In this exercise, print only the lines of the records below from the one with "focal_mm: 7.13" through the one with "f_number: 1.5", inclusive. Pictures are not part of the copy.

§ Records for the exercise
=-=-=-=-=
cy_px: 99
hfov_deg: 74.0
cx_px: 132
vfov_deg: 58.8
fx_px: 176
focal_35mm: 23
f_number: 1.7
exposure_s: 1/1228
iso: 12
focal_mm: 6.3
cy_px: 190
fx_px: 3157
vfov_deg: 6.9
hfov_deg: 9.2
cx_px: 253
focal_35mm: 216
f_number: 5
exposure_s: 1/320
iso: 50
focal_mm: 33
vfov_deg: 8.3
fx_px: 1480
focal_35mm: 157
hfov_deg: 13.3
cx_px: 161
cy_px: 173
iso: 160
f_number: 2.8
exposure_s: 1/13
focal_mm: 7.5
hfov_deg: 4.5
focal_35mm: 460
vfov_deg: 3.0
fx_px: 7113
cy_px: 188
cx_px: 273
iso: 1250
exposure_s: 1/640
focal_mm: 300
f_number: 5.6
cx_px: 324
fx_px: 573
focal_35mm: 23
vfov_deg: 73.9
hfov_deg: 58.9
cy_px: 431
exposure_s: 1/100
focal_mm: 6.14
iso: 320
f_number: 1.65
=-=-=-=-=
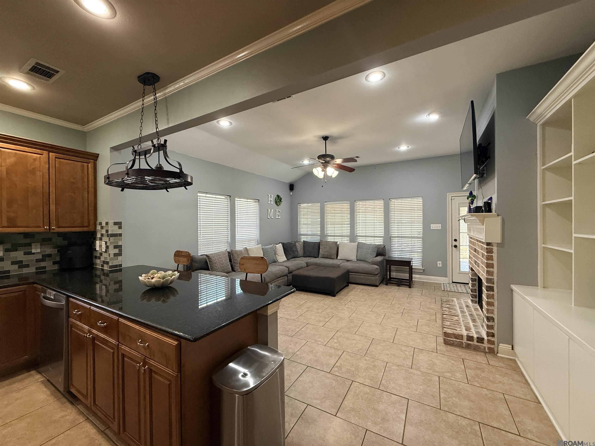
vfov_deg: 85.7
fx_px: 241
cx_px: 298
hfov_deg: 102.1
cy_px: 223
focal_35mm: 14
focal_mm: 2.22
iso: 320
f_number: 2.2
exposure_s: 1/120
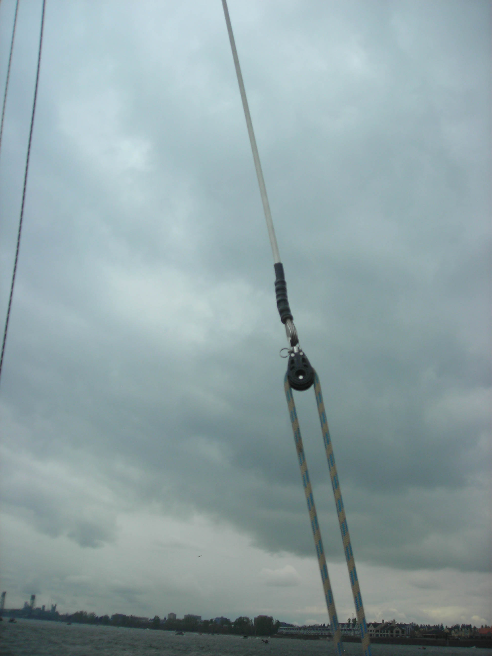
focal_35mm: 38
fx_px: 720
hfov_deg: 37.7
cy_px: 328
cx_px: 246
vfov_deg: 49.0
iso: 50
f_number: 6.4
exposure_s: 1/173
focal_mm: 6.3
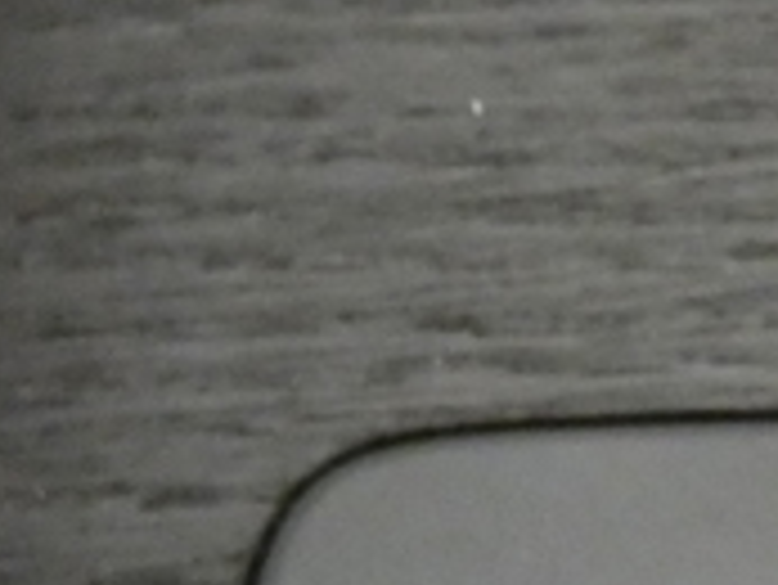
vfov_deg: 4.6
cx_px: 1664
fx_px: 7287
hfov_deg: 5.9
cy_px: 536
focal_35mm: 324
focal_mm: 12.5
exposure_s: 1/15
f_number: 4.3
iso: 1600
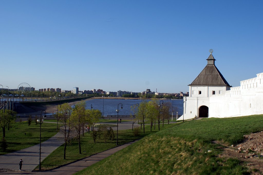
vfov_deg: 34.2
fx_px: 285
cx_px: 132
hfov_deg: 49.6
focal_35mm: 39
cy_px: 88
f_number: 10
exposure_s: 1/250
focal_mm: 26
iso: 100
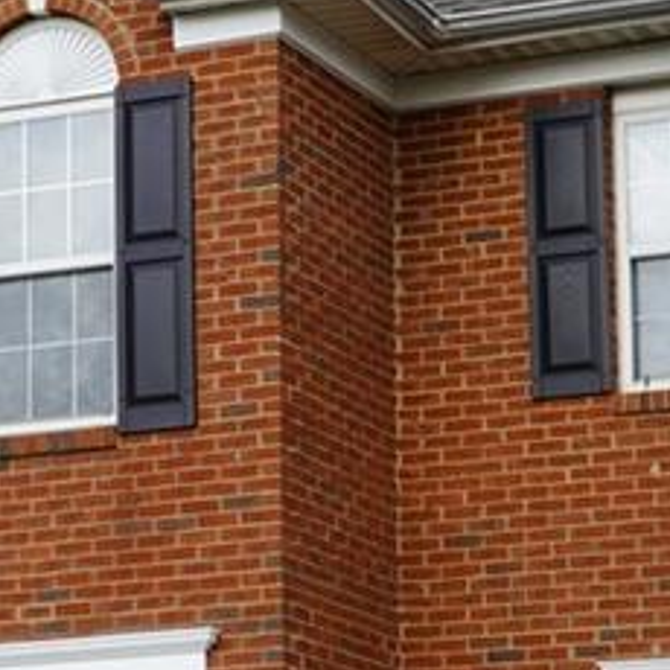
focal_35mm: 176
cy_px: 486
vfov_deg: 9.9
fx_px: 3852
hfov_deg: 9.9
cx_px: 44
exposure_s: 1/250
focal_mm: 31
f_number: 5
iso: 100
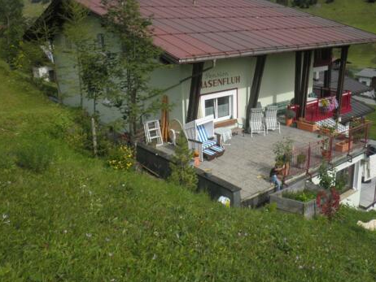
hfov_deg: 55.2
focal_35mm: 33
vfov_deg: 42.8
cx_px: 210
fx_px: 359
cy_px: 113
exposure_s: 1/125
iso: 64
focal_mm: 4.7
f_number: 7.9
=-=-=-=-=
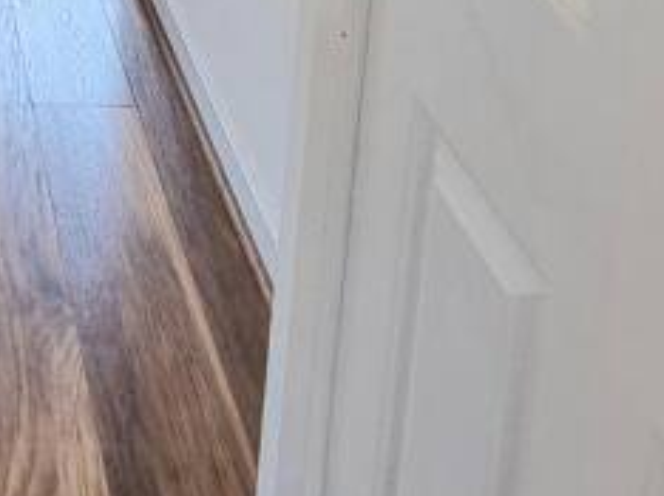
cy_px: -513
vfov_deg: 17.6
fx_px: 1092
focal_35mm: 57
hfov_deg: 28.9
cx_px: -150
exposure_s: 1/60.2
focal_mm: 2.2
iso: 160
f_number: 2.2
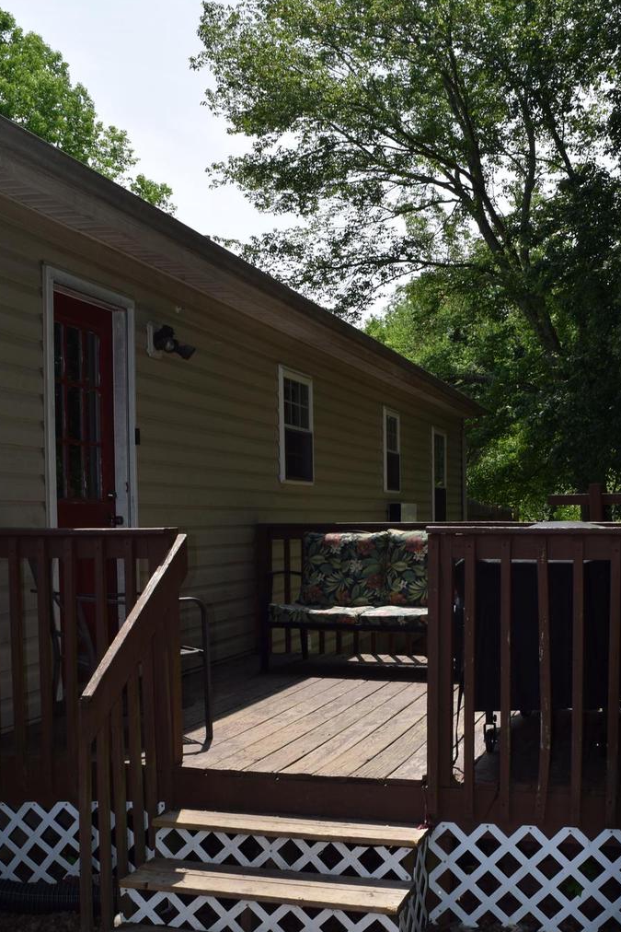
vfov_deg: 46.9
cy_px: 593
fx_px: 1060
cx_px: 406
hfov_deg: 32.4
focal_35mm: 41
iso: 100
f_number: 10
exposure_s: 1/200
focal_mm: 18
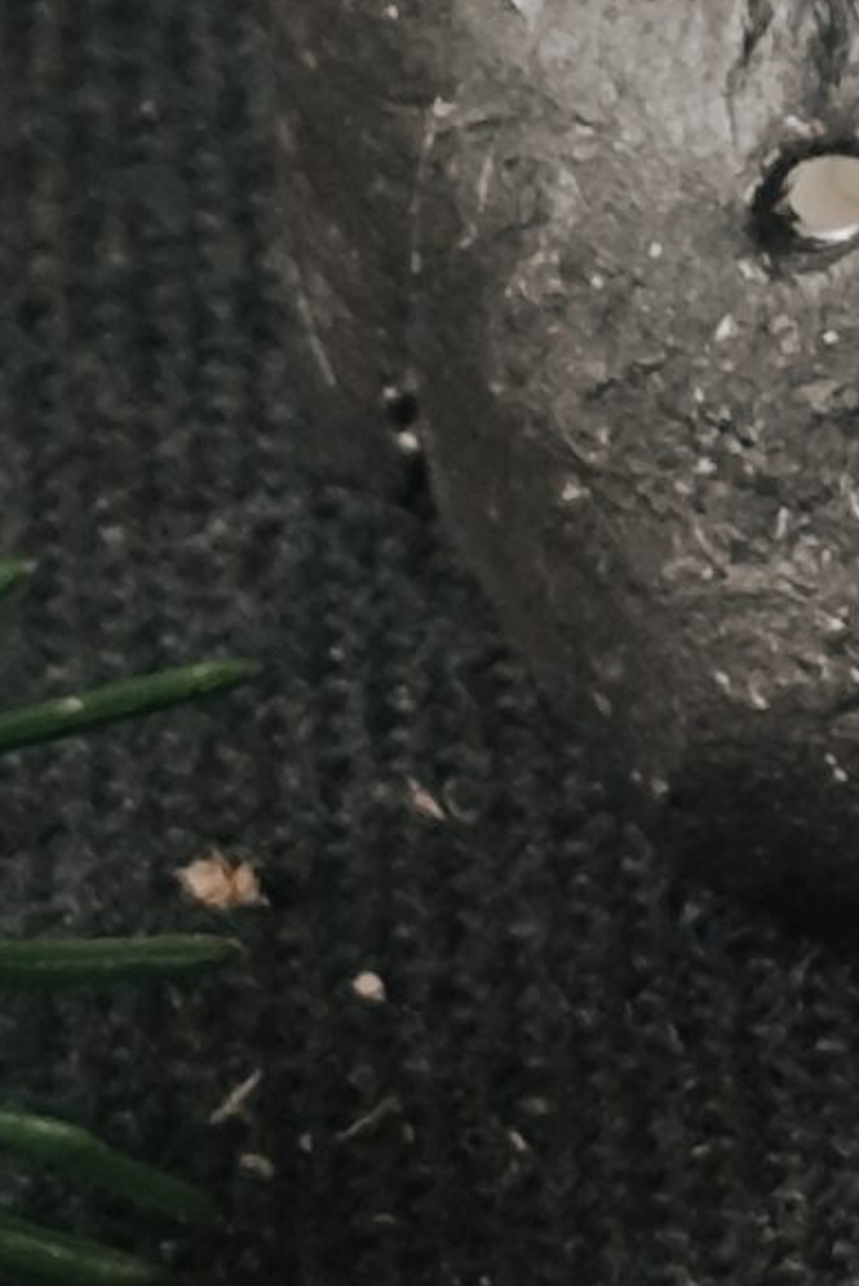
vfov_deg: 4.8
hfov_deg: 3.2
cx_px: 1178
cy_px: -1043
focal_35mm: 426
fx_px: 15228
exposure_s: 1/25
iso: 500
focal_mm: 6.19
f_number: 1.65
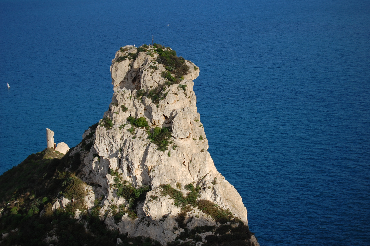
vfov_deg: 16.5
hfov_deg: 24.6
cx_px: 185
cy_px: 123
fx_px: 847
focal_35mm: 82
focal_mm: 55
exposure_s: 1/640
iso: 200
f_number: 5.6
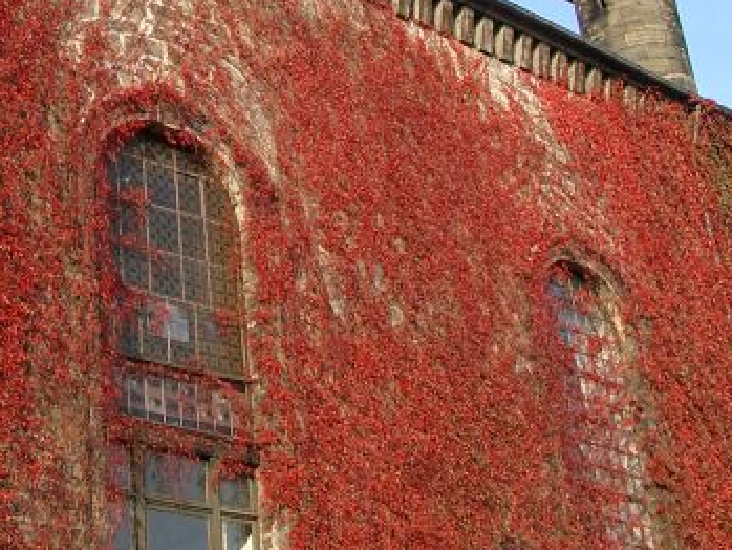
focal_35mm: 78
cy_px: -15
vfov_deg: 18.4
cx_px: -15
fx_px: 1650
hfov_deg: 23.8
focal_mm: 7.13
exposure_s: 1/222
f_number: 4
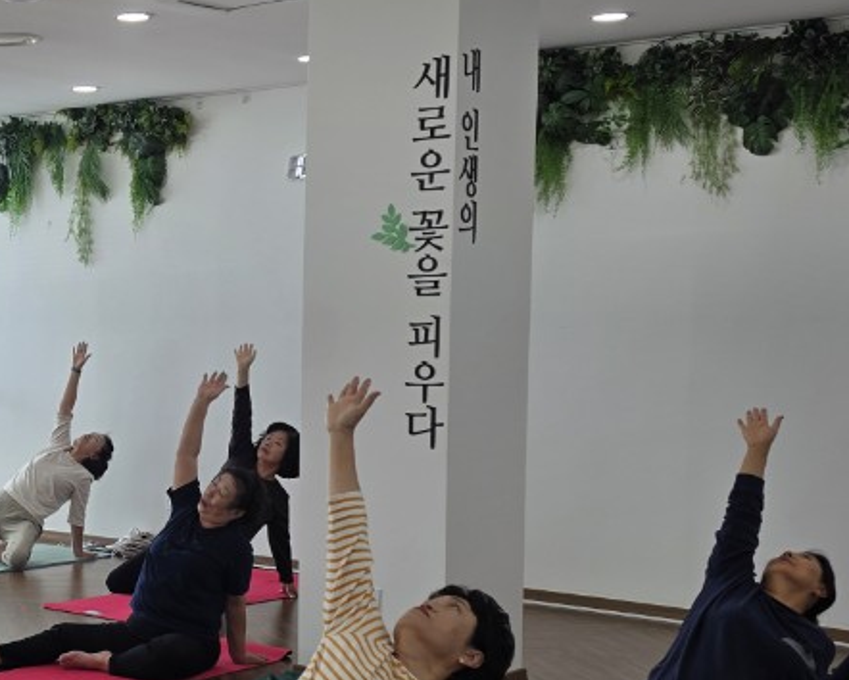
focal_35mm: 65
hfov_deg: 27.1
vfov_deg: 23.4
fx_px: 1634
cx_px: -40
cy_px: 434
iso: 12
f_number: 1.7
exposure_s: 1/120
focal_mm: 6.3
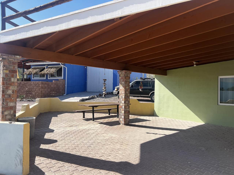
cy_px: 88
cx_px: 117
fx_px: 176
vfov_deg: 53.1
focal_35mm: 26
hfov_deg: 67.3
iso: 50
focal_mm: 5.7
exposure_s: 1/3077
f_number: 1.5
=-=-=-=-=
§ Solution to this task
focal_mm: 7.13
exposure_s: 1/222
f_number: 4
focal_35mm: 65
hfov_deg: 27.1
vfov_deg: 23.4
fx_px: 1634
cx_px: -40
cy_px: 434
iso: 12
f_number: 1.7
exposure_s: 1/120
focal_mm: 6.3
cy_px: 88
cx_px: 117
fx_px: 176
vfov_deg: 53.1
focal_35mm: 26
hfov_deg: 67.3
iso: 50
focal_mm: 5.7
exposure_s: 1/3077
f_number: 1.5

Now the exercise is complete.